THE WIZARD Not pictured: Winnie Cooper.

IT'S TOO BAD Nicolas Cage is going to ruin wizards this weekend. That's not an attack—it's a testament. Once the man wraps his ginormous choppers around a role and masticates the scenery into a frothy paste, there's no reason for anyone else to tackle the subject. For example: I don't think anyone's gonna be re-remaking The Wicker Man anytime soon. So, to get our wizarding fill, we must look to the past.

Obviously, we will start with The Lord of the Rings. No, not that one—the other one. Ralph Bakshi's rotoscoped cartoon from 1978 has more missteps than an epileptic breakdancer, but maybe the most glorious mistake is the depiction of Saruman. For half the movie, he's called "Aruman," and for the other half, it's like he's the star of a completely different cartoon entirely, one called Joseph and the Amazing Technicolor Turncoat.

It's strange that Bakshi got a wizard so entertainingly wrong when just a year previous he succeeded with Wizards, an ambitious cult classic about a grumpy, cigar-chewing bastard named Avatar who fights his twin brother Blackwolf to stop him from using Nazi propaganda films to enslave the world.

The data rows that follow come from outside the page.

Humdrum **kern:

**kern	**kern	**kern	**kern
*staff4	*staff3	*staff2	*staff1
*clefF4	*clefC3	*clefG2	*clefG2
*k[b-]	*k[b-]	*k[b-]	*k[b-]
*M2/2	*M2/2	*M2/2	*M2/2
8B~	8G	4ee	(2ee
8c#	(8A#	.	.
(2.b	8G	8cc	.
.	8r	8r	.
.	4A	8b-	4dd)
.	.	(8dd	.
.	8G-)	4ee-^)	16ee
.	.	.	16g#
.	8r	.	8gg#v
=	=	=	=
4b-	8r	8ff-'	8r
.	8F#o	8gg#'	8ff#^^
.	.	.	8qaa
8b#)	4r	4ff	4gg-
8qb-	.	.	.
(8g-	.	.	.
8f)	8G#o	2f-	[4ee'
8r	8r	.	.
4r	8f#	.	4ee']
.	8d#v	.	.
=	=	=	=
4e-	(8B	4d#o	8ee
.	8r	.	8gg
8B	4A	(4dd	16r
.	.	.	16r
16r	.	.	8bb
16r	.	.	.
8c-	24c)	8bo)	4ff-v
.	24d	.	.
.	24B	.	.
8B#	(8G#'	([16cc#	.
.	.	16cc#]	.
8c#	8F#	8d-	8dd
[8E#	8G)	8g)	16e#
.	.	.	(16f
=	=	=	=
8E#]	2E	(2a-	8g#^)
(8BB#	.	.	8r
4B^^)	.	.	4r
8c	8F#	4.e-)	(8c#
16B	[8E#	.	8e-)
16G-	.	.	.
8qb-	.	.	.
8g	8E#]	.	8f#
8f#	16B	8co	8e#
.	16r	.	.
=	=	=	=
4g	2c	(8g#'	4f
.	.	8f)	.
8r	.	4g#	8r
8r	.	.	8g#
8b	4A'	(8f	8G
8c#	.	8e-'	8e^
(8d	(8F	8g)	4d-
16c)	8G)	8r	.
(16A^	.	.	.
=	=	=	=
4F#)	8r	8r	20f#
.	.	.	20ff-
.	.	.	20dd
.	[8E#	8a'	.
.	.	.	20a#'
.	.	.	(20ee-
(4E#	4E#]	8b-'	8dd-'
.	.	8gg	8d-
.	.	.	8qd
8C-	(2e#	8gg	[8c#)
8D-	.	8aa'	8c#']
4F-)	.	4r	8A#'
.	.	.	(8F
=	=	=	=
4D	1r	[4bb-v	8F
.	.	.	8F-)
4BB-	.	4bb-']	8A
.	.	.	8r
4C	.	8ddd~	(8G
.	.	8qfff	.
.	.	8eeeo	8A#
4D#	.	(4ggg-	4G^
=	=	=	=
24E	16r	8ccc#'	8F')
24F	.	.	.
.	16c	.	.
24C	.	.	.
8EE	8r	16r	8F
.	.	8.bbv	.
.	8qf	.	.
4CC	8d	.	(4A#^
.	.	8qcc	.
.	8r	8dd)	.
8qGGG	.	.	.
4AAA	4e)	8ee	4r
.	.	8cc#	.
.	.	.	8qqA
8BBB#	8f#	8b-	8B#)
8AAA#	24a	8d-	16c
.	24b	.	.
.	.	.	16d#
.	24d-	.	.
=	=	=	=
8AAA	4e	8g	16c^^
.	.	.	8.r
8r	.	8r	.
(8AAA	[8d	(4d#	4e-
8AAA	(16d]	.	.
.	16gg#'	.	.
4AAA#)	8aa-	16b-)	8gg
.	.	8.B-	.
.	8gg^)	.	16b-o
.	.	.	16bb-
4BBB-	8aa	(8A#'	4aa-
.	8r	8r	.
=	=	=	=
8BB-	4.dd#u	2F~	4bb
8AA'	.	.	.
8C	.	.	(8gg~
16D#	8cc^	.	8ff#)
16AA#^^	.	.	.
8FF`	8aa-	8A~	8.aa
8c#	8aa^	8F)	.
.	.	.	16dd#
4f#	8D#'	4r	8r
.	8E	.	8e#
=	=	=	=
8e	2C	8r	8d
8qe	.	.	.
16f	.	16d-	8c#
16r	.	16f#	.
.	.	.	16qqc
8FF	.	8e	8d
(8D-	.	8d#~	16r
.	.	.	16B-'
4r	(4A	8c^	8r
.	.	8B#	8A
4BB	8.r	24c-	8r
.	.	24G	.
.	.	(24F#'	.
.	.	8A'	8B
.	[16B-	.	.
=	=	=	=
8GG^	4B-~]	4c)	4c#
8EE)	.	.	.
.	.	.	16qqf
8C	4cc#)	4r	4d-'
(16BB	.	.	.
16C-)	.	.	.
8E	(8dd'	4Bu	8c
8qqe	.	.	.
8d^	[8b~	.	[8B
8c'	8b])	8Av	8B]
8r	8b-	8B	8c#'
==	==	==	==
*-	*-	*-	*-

The message is as subtle as a shotgun to the nuts, but Avatar's characterization and animation is worth the watch.

The early '80s were a good time for silver-screen sorcery: In 1982, Thulsa Doom killed Conan the Barbarian's family and made him push a wheel for 30 years, and he could turn into a big-ass snake. Compare that to the R. Lee Ermey levels of grizzled badassery that Nicol Williamson used to play Merlin in John Boorman's Excalibur (1981). The winner? Your eyeballs.

But probably the most awe-inspiring wizard to ever grace the screen? That autistic kid in the 1989 Fred Savage movie/glorified Nintendo ad, The Wizard. Not only does that brat find the warp whistle on his very first playthrough of Super Mario Bros. 3, he does it on a Power Glove like it's nothing. There are passages in the Necronomicon less complicated.